Directions for this task:
Would you repeat the whole listing exactly, pictures excluded?

Dataset content:
== Segment start ==
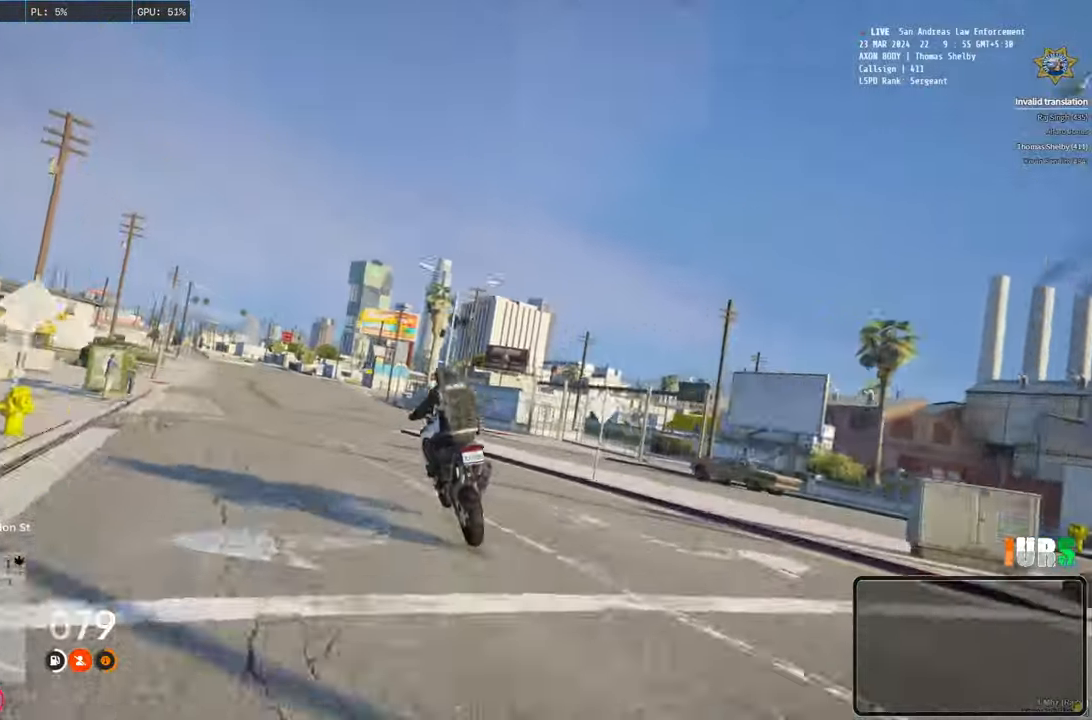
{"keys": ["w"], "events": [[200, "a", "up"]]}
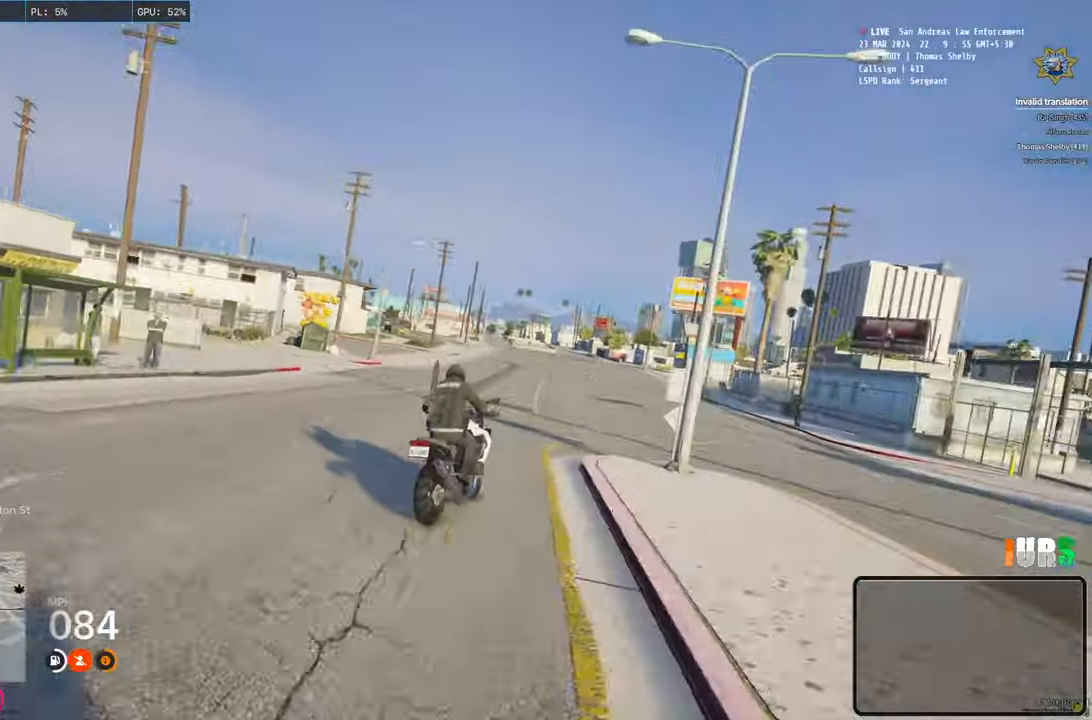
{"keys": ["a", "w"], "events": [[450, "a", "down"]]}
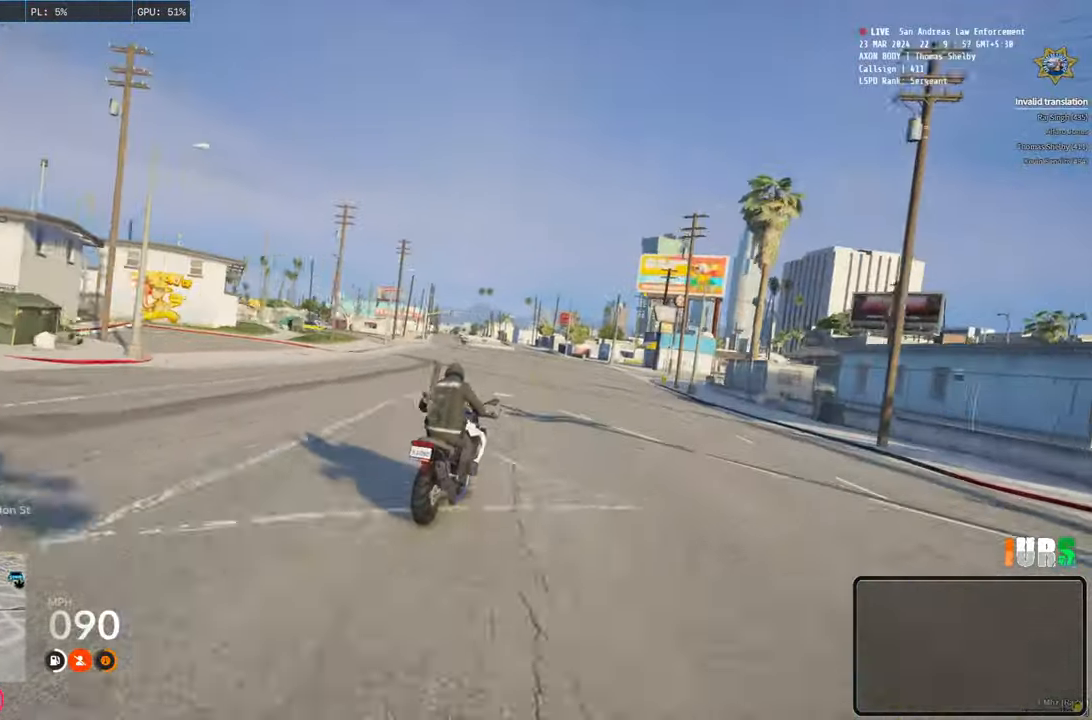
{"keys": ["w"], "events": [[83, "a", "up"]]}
== Segment end ==
Output of the task:
{"keys": ["w"], "events": [[200, "a", "up"]]}
{"keys": ["a", "w"], "events": [[450, "a", "down"]]}
{"keys": ["w"], "events": [[83, "a", "up"]]}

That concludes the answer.